The four lunar phases determine the month and the menstrual cycle. For example, the relationship between women and the moon is clearly referred to in the Talmud, when speaking about rosh hodesh and its particular prayers (kidush halevana).

The weekly cycle clearly expresses a lunar phase and also reflects the symbolism of the septenary planet system, something that also occurs in many European languages. In regard to sabbatical and jubilee cycles, they express, in a temporal language, the same meaning as the “fixed centre” in the middle of the six spatial directions. For example, the Zohar recalls how Jeremiah related the Jubilee Year to a river in Paradise.

The alphanumerical value of the Hebrew language, widely developed by the Kabbalistic method of gematria, is often used to understand the hidden aspects of words. For example, it is said that the numerical value of the Hebrew word for year (shanah) is 355 (Shin 300 + Nun 50 + He 5), which is equivalent to the number of days in the prototype Jewish calendar. According to temurah, a science that studies the permutation of letters, the same word, shanah, would express a hidden meaning in the word nahash.
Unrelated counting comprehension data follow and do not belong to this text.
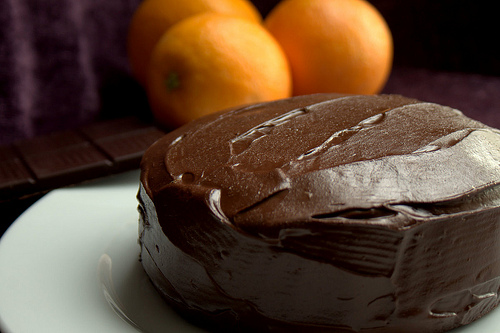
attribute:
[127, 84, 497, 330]
icing — chocolate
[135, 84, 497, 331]
cake — chocolate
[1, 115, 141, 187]
bars — chocolate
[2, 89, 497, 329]
plate — white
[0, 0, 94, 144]
fabric — purple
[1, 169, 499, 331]
plate — white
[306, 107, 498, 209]
frosting — chocolate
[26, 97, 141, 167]
chocolate — smooth 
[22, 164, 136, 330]
plate — white 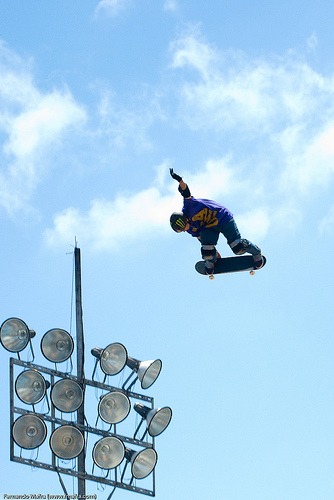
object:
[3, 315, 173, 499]
rows of light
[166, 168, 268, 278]
skateboarder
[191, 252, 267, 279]
trick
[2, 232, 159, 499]
wires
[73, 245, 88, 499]
pole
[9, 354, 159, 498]
metal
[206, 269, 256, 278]
wheels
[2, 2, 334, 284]
clouds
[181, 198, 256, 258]
outift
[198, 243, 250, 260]
knee pads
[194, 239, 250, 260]
joints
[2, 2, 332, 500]
air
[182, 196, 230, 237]
blue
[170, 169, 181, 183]
gloves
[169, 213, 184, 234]
helmet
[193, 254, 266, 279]
skateboard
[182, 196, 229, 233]
shirt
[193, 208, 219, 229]
yellow writing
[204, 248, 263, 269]
shoes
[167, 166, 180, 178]
glove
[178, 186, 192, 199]
armband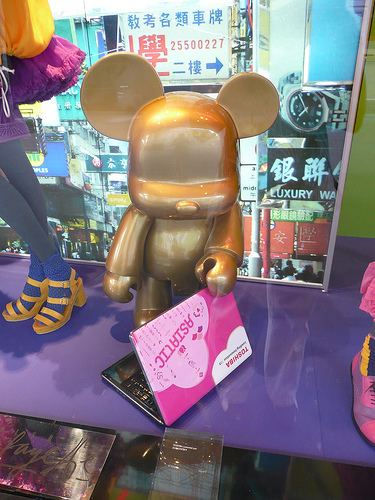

In reality, the annual cycle cannot be considered a closed or circular cycle, but rather as an open or spiral cycle, similar to the movement of a snake (nahash), like the one responsible for Adam and Eve‘s fall from grace. If time is considered a purely quantitative succession, in the Aristotelian fashion, it is represented as an unfolding; but if it is considered qualitatively, as in religious calendars —establishing their festivities— then it is represented as folding.